Evolution of lithium abundance in the Sun and solar twins

Abstract

Evolution of the 7Li abundance in the convection zone of the Sun during different stages of its life time is considered to explain its low photospheric value in comparison with that of the solar system meteorites. Lithium is intensively and transiently burned in the early stages of evolution (pre-main sequence, pMS) when the radiative core arises, and then the Li abundance only slowly decreases during the main sequence (MS). We study the rates of lithium burning during these two stages. In a model of the Sun, computed ignoring pMS and without extra-convective mixing (overshooting) at the base of the convection zone, the lithium abundance does not decrease significantly during the MS life time of 4.6 Gyr.

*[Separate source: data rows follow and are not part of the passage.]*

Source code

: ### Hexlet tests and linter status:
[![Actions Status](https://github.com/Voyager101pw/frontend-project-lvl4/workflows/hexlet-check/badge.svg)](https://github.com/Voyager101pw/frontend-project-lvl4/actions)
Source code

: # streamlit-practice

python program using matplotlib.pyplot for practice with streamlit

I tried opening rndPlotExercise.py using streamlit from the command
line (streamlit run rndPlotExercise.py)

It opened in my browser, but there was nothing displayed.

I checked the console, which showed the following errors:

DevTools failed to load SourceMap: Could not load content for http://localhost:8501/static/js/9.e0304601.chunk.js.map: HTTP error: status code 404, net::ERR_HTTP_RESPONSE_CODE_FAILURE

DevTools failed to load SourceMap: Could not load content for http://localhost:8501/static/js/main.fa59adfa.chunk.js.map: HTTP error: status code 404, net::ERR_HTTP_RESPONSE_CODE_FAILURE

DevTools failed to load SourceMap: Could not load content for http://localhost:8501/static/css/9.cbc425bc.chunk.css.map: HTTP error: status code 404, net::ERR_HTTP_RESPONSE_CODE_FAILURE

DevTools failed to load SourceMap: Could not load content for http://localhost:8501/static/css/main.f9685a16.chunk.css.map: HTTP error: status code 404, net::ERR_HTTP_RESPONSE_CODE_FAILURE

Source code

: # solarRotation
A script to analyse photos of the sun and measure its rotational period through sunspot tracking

Analysis of helioseismic inversions together with post-model computations of chemical composition indicates the presence of the overshooting region and restricts its thickness. It is estimated to be approximately half of the local pressure scale height (0.5HP) which corresponds to 3.8% of the solar radius. Introducing this extra region does not noticeably deplete lithium during the MS stage. In contrast, at the pMS stage, an overshooting region with a value of approximately 0.18HP is enough to produce the observed lithium depletion. If we conclude that the dominant lithium burning takes place during the pMS stage, the dispersion of the lithium abundance in solar twins is explained by different physical conditions, primarily during the early stage of evolution before the MS.